--- INFORMATION PROVIDED ---

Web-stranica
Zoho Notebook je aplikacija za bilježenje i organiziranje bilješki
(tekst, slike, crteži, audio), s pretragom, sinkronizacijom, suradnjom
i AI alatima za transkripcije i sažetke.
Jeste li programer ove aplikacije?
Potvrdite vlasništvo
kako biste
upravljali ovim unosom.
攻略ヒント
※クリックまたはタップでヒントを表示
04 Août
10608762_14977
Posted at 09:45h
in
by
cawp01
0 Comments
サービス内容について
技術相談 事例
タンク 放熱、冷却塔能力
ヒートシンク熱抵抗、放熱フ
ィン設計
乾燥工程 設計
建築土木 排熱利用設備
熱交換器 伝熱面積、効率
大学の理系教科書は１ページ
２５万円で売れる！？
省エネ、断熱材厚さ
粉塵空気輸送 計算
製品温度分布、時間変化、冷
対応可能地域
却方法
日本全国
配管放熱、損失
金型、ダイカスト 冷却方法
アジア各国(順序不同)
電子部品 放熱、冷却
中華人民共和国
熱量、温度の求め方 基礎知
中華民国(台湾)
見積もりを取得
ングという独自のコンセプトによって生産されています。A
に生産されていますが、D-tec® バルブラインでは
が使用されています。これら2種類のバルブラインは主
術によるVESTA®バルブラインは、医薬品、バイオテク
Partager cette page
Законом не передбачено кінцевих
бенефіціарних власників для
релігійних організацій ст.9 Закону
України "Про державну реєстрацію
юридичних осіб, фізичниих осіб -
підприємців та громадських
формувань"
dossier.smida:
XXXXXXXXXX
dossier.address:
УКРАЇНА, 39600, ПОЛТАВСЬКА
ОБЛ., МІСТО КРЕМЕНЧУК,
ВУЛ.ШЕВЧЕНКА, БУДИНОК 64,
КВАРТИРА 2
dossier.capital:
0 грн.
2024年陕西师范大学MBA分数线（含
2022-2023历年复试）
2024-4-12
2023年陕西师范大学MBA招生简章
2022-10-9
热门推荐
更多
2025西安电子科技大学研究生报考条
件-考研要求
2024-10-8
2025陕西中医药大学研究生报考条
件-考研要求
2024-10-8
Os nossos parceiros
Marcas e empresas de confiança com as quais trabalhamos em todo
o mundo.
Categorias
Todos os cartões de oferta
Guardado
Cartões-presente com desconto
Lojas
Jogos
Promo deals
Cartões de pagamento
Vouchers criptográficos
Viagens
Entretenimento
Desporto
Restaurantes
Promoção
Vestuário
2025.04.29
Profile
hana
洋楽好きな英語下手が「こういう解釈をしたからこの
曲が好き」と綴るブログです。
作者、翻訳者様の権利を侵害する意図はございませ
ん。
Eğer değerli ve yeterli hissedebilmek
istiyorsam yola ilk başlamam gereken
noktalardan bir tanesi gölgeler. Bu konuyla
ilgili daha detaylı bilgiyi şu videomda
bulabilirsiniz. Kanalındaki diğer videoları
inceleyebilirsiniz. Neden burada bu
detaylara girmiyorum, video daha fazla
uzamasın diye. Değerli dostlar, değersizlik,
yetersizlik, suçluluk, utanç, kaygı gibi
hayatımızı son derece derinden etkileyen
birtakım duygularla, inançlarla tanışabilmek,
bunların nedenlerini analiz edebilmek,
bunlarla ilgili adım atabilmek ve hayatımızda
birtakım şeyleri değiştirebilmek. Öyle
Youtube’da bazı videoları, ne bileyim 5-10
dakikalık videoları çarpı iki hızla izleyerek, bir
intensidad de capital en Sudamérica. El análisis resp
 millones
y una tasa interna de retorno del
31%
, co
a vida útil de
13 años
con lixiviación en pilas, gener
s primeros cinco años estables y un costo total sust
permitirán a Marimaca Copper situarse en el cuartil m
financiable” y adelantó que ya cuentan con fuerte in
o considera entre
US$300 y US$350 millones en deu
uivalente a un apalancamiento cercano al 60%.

---

**WHAT TO PRODUCE:**
Search the data above for the string "birtakım" and return every line that has it.

**RESPONSE BELOW:**
birtakım duygularla, inançlarla tanışabilmek,
birtakım şeyleri değiştirebilmek. Öyle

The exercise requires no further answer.